# Another Electrostatics Problem

1. Mar 6, 2005

### AKG

Problem: A metal sphere of radius R carries a total charge Q. What is the force of repulsion between the "northern" hemisphere and the "southern" hemisphere?

My book gives a formula for the electrostatic pressure:

$$P = \frac{\sigma ^2}{2\epsilon _0}$$

pushing the surface outwards (and hence pushing the northern hemisphere away from the southern one). I can find $\sigma$:

$$\sigma = \frac{Q}{4\pi R^2}$$

so I get:

$$P = \frac{Q^2}{32\pi ^2 \epsilon _0 R^4}$$

The force acting on one hemisphere will be the pressure times the area of that hemisphere, which is just $2\pi \R^2$, so I get:

$$F = \frac{Q^2}{16\pi \epsilon _0 R^2}$$

Is this right?
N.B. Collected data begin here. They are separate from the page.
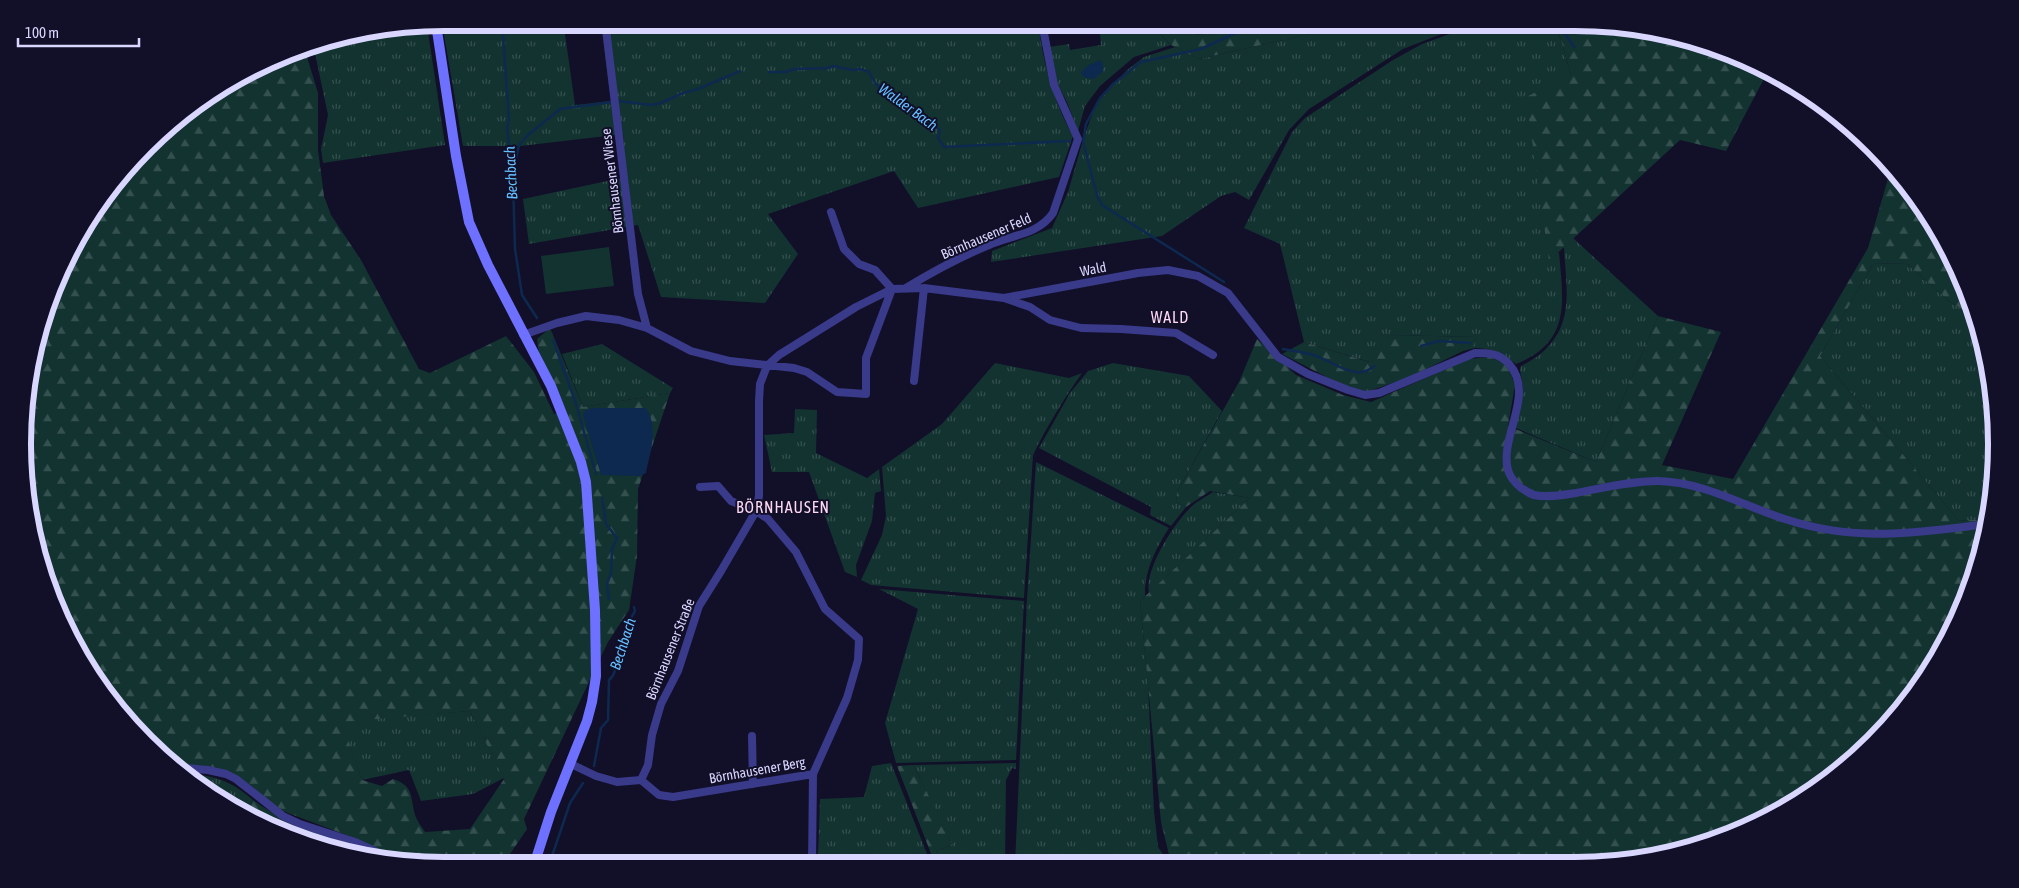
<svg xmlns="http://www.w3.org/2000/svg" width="2019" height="888" font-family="'Asap Condensed',sans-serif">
<defs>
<pattern id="grass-tufts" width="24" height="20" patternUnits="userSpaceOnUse" patternTransform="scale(1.25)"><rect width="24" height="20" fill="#123330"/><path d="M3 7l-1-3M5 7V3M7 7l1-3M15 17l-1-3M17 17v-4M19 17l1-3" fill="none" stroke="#34504f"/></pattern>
<pattern id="forest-firs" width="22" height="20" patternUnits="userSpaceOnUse" patternTransform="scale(1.25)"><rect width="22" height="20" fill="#123330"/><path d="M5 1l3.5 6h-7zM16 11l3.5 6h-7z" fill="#34504f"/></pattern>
</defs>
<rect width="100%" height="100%" fill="#120f29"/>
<!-- grass -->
<path fill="url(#grass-tufts)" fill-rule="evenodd" d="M442,23H1038C1044,65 1052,98 1073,136L1059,177L918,208L894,171L768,214L798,254L765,303L661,297L638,225L529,244L523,199L626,177L623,134L521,146H463ZM602,30L611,101L575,105L565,34Z
M1099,23H1149L1171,45L1134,57L1100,86L1085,106L1078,131L1067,102L1057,83L1049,47L1069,44L1070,50L1101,45Z
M1177,23H1229L1201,35L1180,32Z
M1359,23H1446L1457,28L1403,49L1309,109L1289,130L1249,200L1235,192L1221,196L1162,236L991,262L992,251L1052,228L1068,192L1083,140L1096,104L1127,70L1144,57L1175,47L1199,59Z
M1480,23H1556L1571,75L1549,260L1559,252C1563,301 1572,342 1516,364C1501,352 1494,349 1475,348L1476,337L1391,335L1373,349V359L1370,362L1304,342L1280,244L1244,228L1292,132L1305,118L1393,60L1422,44Z
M427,25L445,145L323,163L321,149L328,115L313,44Z
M1573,238L1658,316L1596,462L1516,428L1523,387L1520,370L1521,366C1526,363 1532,360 1538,356C1576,326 1566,290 1564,247Z
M1906,263L1949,301L1976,318L1982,335L1996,417L1993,499L1989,518L1959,521L1820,356L1873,264Z
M602,344L673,388L670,393L583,407L562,354Z
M995,363L1069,378L1082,373C1064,399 1047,426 1033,455L1024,598L871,585L861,580L882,535L886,516L882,467L942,424Z
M1113,363L1189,376L1222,411L1177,492L1176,502L1186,507L1171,526L1150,515L1151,507L1039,448L1070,393L1088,371Z
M795,409L817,410L816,453L867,478L879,469L881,491L875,493L872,521L856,565L857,577L845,572L809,472H772L764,435L794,433Z
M1036,462L1169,528C1156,548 1144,572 1145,596L1140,601L1148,684L1154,811L1158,847L1169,863L1015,864L1027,599Z
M1213,492L1250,498L1149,593C1144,570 1174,523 1191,507C1197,501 1206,497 1213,492Z
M879,589L1024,601L1016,760L896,763L885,723L918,609Z
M470,711L504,778L473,794L421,801L409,770L362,780L341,721Z
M891,763L931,864H814V855H818L820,799L864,797L872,766Z
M1016,763V769L1012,768L1006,780L1005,864H942L936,851L953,845C937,819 928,791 913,765Z
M183,773C214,776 229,779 253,800L244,814L233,809Z"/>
<!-- forest -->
<path fill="url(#forest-firs)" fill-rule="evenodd" d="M1149,23H1177L1180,32L1201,35L1229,23H1359L1199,59L1171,45Z
M1556,23H1575L1690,42L1731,56V54L1768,71L1726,151L1680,140L1549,261L1526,97L1571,75Z
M304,47L318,93V150L324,196L331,215L361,260L419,369L430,373L506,336L534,372L554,414L566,410L539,355L537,339L550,328L583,407L670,393L638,489L637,556L629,610L608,642L524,819L527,829L506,860L492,865H444L391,857L362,841L288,813C267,803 252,784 231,773C214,764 190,765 170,764L166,761L79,655L31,526L23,444L31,362L79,233L166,127L234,79ZM470,711L504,779L470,829L425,832C422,827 417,821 415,815C410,796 414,786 393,779L382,786L362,780L342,722Z
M1891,168L1910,188L1953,258L1976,318L1949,301L1906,263L1873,264L1820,356L1959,521L1989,518L1974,580L1925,678L1832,778L1737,833L1630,862L1171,863L1161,822L1140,601L1250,498L1210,491L1186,507L1176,502L1177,492L1239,382L1257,339L1296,375L1343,395L1371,402L1469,359L1489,357L1504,363L1510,372L1515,385L1508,426L1596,462L1658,316L1721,332L1662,465L1733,479L1868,248Z
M1391,335L1476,337L1475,348L1463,351L1410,377L1369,391H1354L1282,354L1304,342L1369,362L1372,359L1373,349L1376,342L1382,341Z
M913,765C928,791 938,819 953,845L936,851L942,864H935L897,766Z
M253,800C287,826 330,835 368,853L308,843L244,814Z"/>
<!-- pitch -->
<path fill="#123330" d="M609,247L614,286L546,294L541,256Z"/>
<!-- water -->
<path fill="#0d294f" d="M1100,60L1103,64V71L1094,79L1086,78L1082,75L1081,72L1089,65Z
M592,408H646C659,428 650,452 646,473L640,476L601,475L583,415L584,411Z"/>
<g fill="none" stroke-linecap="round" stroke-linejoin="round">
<!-- stream -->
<path stroke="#0d294f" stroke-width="2.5" d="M502,23L509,119L507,128L513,180L515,249L522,295L537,318
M1549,23L1564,32L1574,47
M769,72H786L794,69L828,68L833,66L853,70L860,69L869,72L875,83L880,88L899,97L901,105L911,107L940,130L938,138L944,147L1070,141
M618,101L652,105L661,103L683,93L698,89L740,71
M511,161L516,159L519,145L528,135L560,109L611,102
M1224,282L1102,205L1098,198L1083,142L1086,124L1100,98L1113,84L1141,62L1201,49L1248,27C1270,34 1299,33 1319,23
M553,340L576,404L596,474
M1421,346L1439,341L1470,343
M1283,349C1293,351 1303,352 1313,355C1332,360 1356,383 1374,366
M602,498L606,524L617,538L612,549L611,573L607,584L609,599
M594,766L601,728L608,720L609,680C617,673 615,667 615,658C628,644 624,628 635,611L634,607
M228,806C240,805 250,810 256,819
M549,865L570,803L583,783"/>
<!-- street -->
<path stroke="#393a89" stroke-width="8" d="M606,29L638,294L647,328
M906,288C932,272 960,257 989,245C1011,235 1038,235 1053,213L1078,139L1054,85L1042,23
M1004,298L1138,273L1168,270L1198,276L1228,293L1278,357L1308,374L1348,390L1365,395L1379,393L1475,353C1488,353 1499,353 1509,364C1536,394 1499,437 1508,470C1510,477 1515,483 1521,488C1525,490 1530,494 1534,495C1547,498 1563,495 1576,493C1603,488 1631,481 1658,481C1705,482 1745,507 1788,520C1856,542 1918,533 1987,524
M523,335L557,323L586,316L619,320L647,328L691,351L730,361L794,368L807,372L837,392L866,394V358L892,289L875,270L859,264L844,249L831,212
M914,381L924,288
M700,487L718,486L731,501L756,511L768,519L796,552L825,609L859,639L858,660L847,698L813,774L812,864
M752,736L753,784
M571,764L596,776L617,782L641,780L648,765L652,735L661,704L678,671L699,606L721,571L756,511L759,496V401L760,384L767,366L779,355L856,307L892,289L924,288L1004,298L1030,307L1050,320L1081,328L1121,329L1176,333L1213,355
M175,767L208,770L226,774L236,779L283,816L300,824L355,842L383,855
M641,780L659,795L673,797L813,774"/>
<!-- secondary -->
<path stroke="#6e71ff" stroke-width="10" d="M436,24L456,156L469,222L488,265L551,386L581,462L586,482L595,610L596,676L592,702L587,721L551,812L534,865"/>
</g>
<g text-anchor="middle" stroke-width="4" stroke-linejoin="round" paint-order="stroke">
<!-- street labels -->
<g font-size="14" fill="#d9d7ff" stroke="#120f29">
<text transform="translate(612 181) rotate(-97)" y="5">Börnhausener Wiese</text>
<text transform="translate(986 236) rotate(-23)" y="5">Börnhausener Feld</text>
<text transform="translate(1093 269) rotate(-11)" y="5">Wald</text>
<text transform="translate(670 649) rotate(-68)" y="5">Börnhausener Straße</text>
<text transform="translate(757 770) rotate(-10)" y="5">Börnhausener Berg</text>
</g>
<!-- water labels -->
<g font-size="15" font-style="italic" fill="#65bfff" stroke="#120f29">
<text transform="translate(908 107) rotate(36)" y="5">Walder Bach</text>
<text transform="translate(511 173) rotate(-93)" y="5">Bechbach</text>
<text transform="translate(623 644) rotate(-72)" y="5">Bechbach</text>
</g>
<!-- quarter labels -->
<g font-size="16" letter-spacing="1" fill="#ffd9f3" stroke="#120f29">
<text x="1170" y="323">WALD</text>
<text x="783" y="513">BÖRNHAUSEN</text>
</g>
</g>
<!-- crop -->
<path d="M0 0H2019V888H0ZM444 31H1575A413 413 0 0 1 1988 444V444A413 413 0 0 1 1575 857H444A413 413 0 0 1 31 444V444A413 413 0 0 1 444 31Z" fill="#120f29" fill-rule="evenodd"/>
<path fill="none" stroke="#d9d7ff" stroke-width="6" d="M444 31H1575A413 413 0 0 1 1988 444V444A413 413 0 0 1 1575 857H444A413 413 0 0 1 31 444V444A413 413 0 0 1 444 31Z"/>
<!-- scale -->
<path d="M18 38v8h121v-8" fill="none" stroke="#d9d7ff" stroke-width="2.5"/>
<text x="25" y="38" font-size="15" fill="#d9d7ff" stroke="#120f29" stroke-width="4" paint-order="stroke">100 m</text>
</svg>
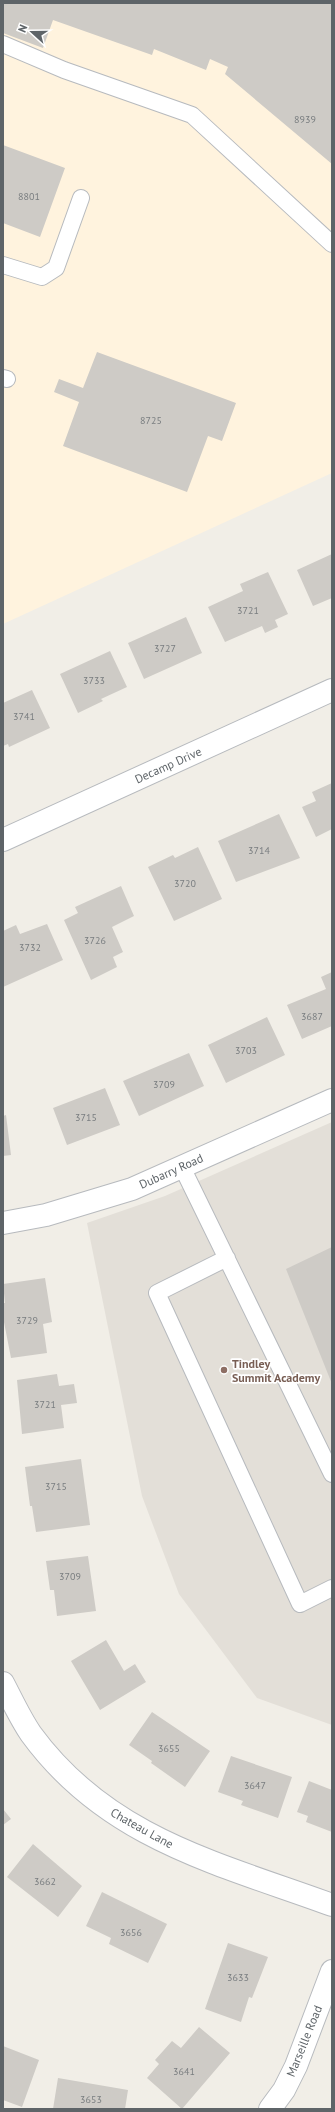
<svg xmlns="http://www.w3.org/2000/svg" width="335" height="2112" viewBox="0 0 335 2112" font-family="'PT Sans',sans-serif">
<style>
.commercial{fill:#fff3de}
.education{fill:#e3dfd8}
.building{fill:#cecbc6}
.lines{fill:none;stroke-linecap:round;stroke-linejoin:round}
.lane-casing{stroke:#b7babe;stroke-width:18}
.street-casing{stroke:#b7babe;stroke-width:24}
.lane{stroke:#fff;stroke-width:16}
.street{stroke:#fff;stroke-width:22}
.education-dot{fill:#8d6e63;stroke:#fff;stroke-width:1.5}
.labels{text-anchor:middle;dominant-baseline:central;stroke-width:3.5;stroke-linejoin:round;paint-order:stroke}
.number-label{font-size:10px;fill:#7a7e80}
.street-label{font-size:12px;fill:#5e6468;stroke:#fff}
.education-label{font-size:12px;font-weight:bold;fill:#785e54;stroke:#fff;text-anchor:start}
</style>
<rect width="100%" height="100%" fill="#f1eee7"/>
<path class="commercial" d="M3 3H332V473L3 624Z"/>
<path class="education" d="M332 1122V1725L257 1698 179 1594 142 1496 87 1223 165 1196Z"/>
<path class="building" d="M3 3H332V164L225 74 228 67 210 59 206 70 154 49 152 55 53 20 43 48 3 33Z
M3 145 65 168 40 237 3 223Z
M97 352 236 403 222 441 208 436 187 492 63 446 79 402 54 392 59 379 83 388Z
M332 554V598L313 606 297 570Z
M268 572 288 614 275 620 278 627 265 633 262 626 225 642 208 607 243 591 240 584Z
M186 617 202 653 144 679 128 643Z
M110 651 127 687 101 699 103 701 78 713 60 674Z
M32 690 50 728 9 747 8 744 3 746V703Z
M332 783V829L316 837 302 807 316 801 312 792Z
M279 814 300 858 236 882 218 841Z
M198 847 222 899 174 921 148 867 173 855 175 858Z
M121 886 134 916 112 927 123 952 113 957 117 967 91 980 64 920 78 913 75 907Z
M47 924 63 960 3 987V931L16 925 20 934Z
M332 972V1026L302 1039 287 1005 326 989 321 977Z
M267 1017 285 1055 226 1083 208 1045Z
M189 1053 204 1086 139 1116 123 1081Z
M105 1088 120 1125 67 1145 53 1108Z
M6 1115 11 1155 3 1156V1116Z
M332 1247V1384L286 1269Z
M45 1278 52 1322 43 1324 47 1353 11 1358 3 1317V1303H5L3 1284Z
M57 1374 59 1386 74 1384 77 1403 61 1405 64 1428 22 1434 17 1380Z
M81 1459 90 1525 36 1532 32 1506H30L25 1467Z
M88 1556 96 1611 57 1616 54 1590H50L46 1561Z
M106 1640 124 1671 135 1664 146 1682 100 1710 71 1661Z
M152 1712 210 1751 185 1787 151 1763 152 1761 129 1745Z
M231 1756 292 1777 278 1818 241 1805 243 1801 218 1792Z
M309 1781 332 1790V1832L306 1822 308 1816 297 1812Z
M3 1809 11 1819 3 1825Z
M33 1844 82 1886 58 1917 7 1877Z
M102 1892 167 1924 148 1963 109 1944 111 1938 86 1926Z
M228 1943 268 1957 252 1998 249 1997 241 2022 205 2009Z
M199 2027 230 2053 182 2109 147 2078 159 2064 155 2060 172 2041 181 2048Z
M3 2046 39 2060 22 2107 3 2100Z
M58 2078 128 2090 125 2109H53Z"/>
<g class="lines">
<g class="lane-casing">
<path id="lane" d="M3 44 64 70 192 115 332 244
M3 265 42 277 56 268 81 198
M3 378 7 379
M182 1167 332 1474
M227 1258 157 1293 300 1604 332 1588"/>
</g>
<g class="street-casing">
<path id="street" d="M3 840 332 690
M3 1223 46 1215 132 1189 332 1100
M3 1683C12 1700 20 1718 31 1734 107 1838 217 1863 332 1905
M270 2109 284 2090 296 2066 332 1971"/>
</g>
<use href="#lane" class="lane"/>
<use href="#street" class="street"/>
</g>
<circle class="education-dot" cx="224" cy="1370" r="4"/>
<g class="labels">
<g class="number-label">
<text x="305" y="119">8939</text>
<text x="29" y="196">8801</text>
<text x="151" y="420">8725</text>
<text x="248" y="610">3721</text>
<text x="165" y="648">3727</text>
<text x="94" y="680">3733</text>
<text x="24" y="716">3741</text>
<text x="259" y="850">3714</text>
<text x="185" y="883">3720</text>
<text x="95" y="940">3726</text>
<text x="30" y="947">3732</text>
<text x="312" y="1016">3687</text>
<text x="246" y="1050">3703</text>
<text x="164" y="1084">3709</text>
<text x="86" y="1117">3715</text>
<text x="27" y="1320">3729</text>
<text x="45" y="1404">3721</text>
<text x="56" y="1486">3715</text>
<text x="70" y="1576">3709</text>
<text x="169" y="1748">3655</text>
<text x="255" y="1785">3647</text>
<text x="45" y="1881">3662</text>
<text x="131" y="1932">3656</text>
<text x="238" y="1977">3633</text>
<text x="184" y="2071">3641</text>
<text x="91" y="2099">3653</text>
</g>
<g class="street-label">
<text transform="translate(168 765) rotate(-24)">Decamp Drive</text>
<text transform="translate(171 1171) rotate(-24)">Dubarry Road</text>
<text transform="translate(142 1828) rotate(29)">Chateau Lane</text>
<text transform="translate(304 2041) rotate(-68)">Marseille Road</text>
</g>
<g class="education-label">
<text x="232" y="1363">Tindley<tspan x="232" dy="14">Summit Academy</tspan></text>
</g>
</g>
<rect width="335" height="2112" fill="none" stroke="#5e6468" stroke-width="8"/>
<g transform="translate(32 32) rotate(291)" stroke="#ffffff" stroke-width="3" paint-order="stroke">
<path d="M0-3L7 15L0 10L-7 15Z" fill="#5e6468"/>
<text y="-6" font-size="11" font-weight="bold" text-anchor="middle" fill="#5e6468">N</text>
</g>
</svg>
The whole problem seems weird to begin with, I'm not sure if the numbers I'm using actually give me the quantity I'm looking for, and not just some other quantity related to the system. So is this right? Thanks.

2. Mar 7, 2005

### StatusX

That looks ok. I'm not sure what your confused about.

3. Mar 7, 2005

### AKG

Thanks. I was confused because the book doesn't talk about spherical objects (although it says that the formula for pressure applies to any conductor), but things like flat surfaces. In a flat surface, you would still see this force, but it wouldn't make sense to think of the force in terms of a repulsion from some other conducting surface, since there is none. I wasn't sure why in this case the force was being called the force of repulsion. The force acting on one hemisphere didn't seem to be the force of repulsion due to the other hemisphere, but rather just the same type of force that exists for "open" surfaces when there isn't even any other hemisphere to repel it.